[Readings from measuring devices]
+ + + + +

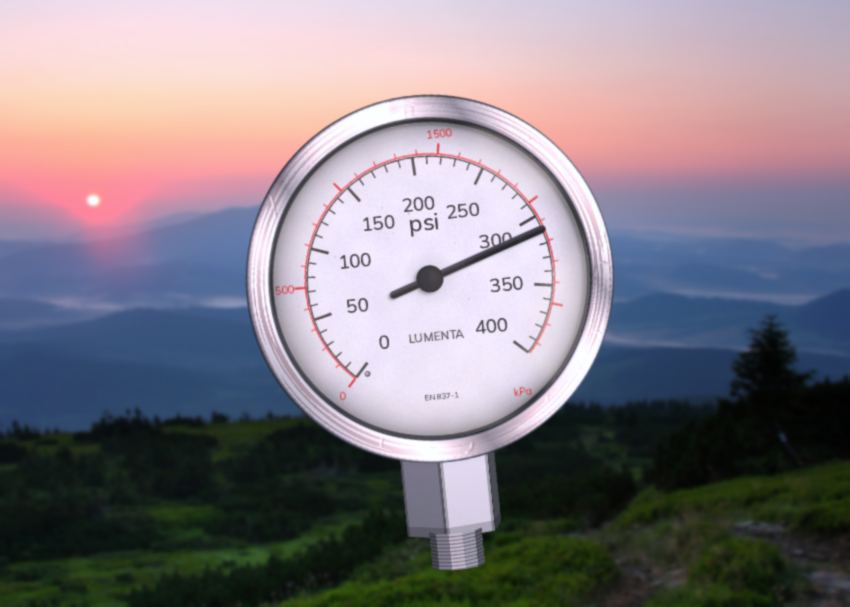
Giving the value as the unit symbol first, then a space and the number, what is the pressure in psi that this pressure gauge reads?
psi 310
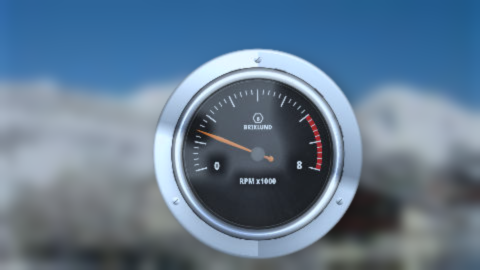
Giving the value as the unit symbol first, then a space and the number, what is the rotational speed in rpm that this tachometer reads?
rpm 1400
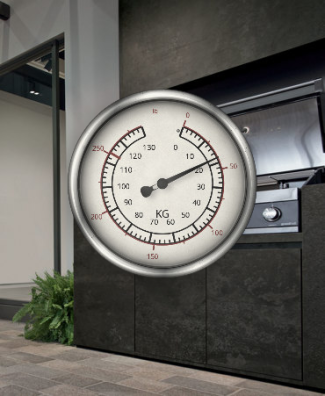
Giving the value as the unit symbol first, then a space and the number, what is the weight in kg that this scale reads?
kg 18
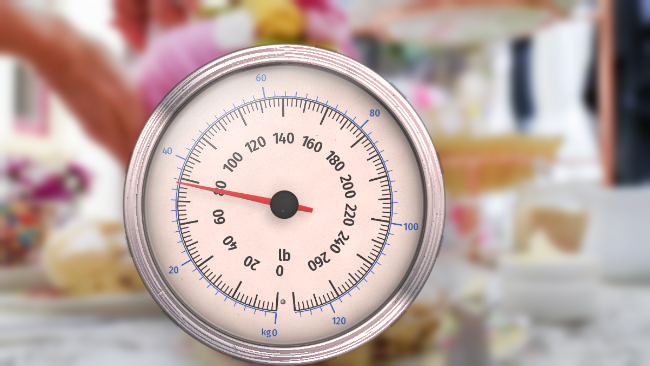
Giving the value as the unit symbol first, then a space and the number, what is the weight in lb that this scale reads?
lb 78
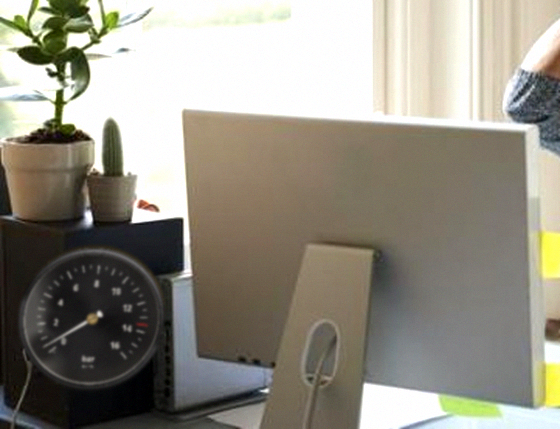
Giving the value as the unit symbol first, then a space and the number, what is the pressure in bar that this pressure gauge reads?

+ + + + +

*Work order*: Return each of the rows above word for word, leaving out the pictures.

*Final answer*:
Giving the value as the unit symbol first, then a space and the number, what is the pressure in psi that this pressure gauge reads?
psi 310
Giving the value as the unit symbol first, then a space and the number, what is the rotational speed in rpm that this tachometer reads?
rpm 1400
Giving the value as the unit symbol first, then a space and the number, what is the weight in kg that this scale reads?
kg 18
Giving the value as the unit symbol first, then a space and the number, what is the weight in lb that this scale reads?
lb 78
Giving the value as the unit symbol first, then a space and the number, what is the pressure in bar that this pressure gauge reads?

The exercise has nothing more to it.